Next up is MM Mags Superstar (Santee Magnum x Lily Plaudit), aka Moe, who grew too tall to be fully registered in the POAC, but is still my sassy pony at 15.1 hands. Standing in front of him is Sadie, a grade Paint mare who is a wonderful trail horse. Then another Paint, who can be registered breeding stock, named Spirit. He is my friend's horse that I am training. Then last but not least, Gypsy, our grade Morgan mare who is 20+ years old.


----------



## cowgirlnay (Oct 14, 2011)

Quarter Horses!
"Dually" is my cutting horse, has the short frame (14'2) of a cutting bred quarter horse, big butt, very quick, super mellow. 
























We also breed and raise a few cowhorse bred quarter horses. They all have the pretty standard quarter horse characteristics


----------



## Hunterjumper7654 (May 28, 2010)

Okay. First Beau. He is a Quarter Horse. He is a typical color and he sticks 16.1. He is built like a rock and has the typical huge QH butt. He is a sweetheart. He is super intelligent and a quick learner. Loves kids. Loves showing even more. He was my all around horse. Western pleasure, trail, HUS.
































Next is Mitch. He is a Dutch Warmblood. He is my jumper/ EQ horse. He can be a little on the hot side at times but he is super athletic and quick for a big horse.

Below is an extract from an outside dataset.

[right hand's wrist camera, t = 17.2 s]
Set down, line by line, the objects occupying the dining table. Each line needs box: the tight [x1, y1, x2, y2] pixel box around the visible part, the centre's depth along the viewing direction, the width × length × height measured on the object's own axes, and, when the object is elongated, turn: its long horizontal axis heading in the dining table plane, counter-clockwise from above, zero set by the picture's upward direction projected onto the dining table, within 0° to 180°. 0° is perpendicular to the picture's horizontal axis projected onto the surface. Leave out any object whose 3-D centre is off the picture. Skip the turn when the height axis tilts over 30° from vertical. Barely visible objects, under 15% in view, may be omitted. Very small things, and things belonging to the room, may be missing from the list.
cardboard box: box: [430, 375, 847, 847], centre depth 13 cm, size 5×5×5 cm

He stands 17hh+. He learns quick and is always waiting for the next thing. He is a big sweetheart but has that hard headedness in him Haha


----------



## Lokenzo (Jan 16, 2013)

Kit - 75% Friesian 25% Thoroughbred









Molly - 50% Andalusian 50% Thoroughbred









Marley - Thoroughbred









Rosie - Thoroughbred (gangly yearling)









Paddy - Thorougbred


----------



## blue eyed pony (Jun 20, 2011)

The chestnut, my Magic, Thoroughbred filly [2 1/2 year old]. The bay, Monty, Anglo Arab gelding [17yo now] - hoss can REALLY jump (but scuse my position, old photo)!! And the little grey is the pony I used to have, Edward, grade Welsh B [was about 8 at the time, would now be about 10 or 11]. No mistaking the welshie-ness of the little grey brat!!

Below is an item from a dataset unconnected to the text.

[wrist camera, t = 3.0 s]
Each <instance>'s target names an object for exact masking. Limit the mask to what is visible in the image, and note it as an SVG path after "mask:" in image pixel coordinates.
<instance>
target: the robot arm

edit; actually Dork [Monty] is brown, but saying bay is easier because fewer un-knowledgeable people argue with me then.


----------



## Clava (Nov 9, 2010)

Belle , 16hh TB ex-racer , now rising 13 but about 9 in the photo.


----------



## xoxoNohea (Jun 25, 2012)

Here are my boys:
First up is Nohea, he is an APHA gelding. He is stocky, with a gorgeous round rump, loving personality and more of a rare color.

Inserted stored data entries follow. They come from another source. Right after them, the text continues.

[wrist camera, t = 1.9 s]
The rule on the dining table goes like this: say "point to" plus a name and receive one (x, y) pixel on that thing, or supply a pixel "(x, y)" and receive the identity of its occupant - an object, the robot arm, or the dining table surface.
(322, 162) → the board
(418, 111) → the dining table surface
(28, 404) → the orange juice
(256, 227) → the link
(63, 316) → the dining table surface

Next up is Maverick. He is an Appaloosa/ Draft cross. He has very big bones, has the striped Appaloosa hooves and a few spots. He is a power house, when he wants to go good luck stopping him, and he's a MAJOR bully!















And last but not least this is Luke. He definitely has the paint color but he is small like a Paso Fino or FL Cracker horse and has the fast lateral gait. I have no idea what breed he is.


----------



## cowgirl4753 (Aug 3, 2012)

Gorgeous horses everyone! Oh how versatile the equine species is lol 
_Posted via Mobile Device_


----------



## Zora (Mar 18, 2010)

"Morning Glory" our Hispano-Arab mare [Andalusian Arabian cross, but considered a breed.] She is 15.1 hands and will be 7 in may.
For characteristics she definitely has more of the Arab temperament, but is gradually getting some of the calmness of the Andalusian.
Click pictures to enlarge>
 She does have a thick neck from her Andalusian sire, Cresswood Gitano Rey.
 With her mom Majic.


----------



## Zora (Mar 18, 2010)

Little Hanni, my Miniature horse.
She's about 11 years old.


----------



## BarrelRacingLvr (Feb 26, 2012)

Here are our brumbies....

Quarter Horses

JJ










Zoey









Scrat









I don't really have good pictures of the others....but those our my main 3 mounts at the moment!


----------



## countryryder (Jan 27, 2012)

I'd say my four purebreds follow their breed characteristics pretty well.. 

Lena,2012 Appaloosa filly






























Chica,2007 Paint mare





























Missy,2012 Quarter Horse filly




























Juno,2008 Saddlebred mare


----------



## MangoRoX87 (Oct 19, 2009)

BarrelRacingLvr said:


> Here are our brumbies....
> 
> Quarter Horses
> 
> ...



STOP SAYING BRUMBY. You get my hopes up. Lmfao XD


----------



## Faceman (Nov 29, 2007)

5 lazy Appys trying to catch an ornery Arab...


----------



## mammakatja (Nov 3, 2009)

My goodness, there are some gorgeous horses here. I LOVE the Fjords!!!! Here's my crew. The first one is my Appendix mare, Moon. She has so many of the classic characteristics of a quarter horse, just HUGE. She's 16.1 and around 1100 lbs. Her lope is like riding a gigantic rocking horse, but give her her head after making that third barrel, and the afterburners kick in. That rump is hiding a huge motor. And I don't know if it's just personal observation, but it seems every appendix I see has some very impressive withers which she has. :lol:








This is my quarter horse Rascal. Small chiseled head, short back, and round rump and hardly an withers at all. 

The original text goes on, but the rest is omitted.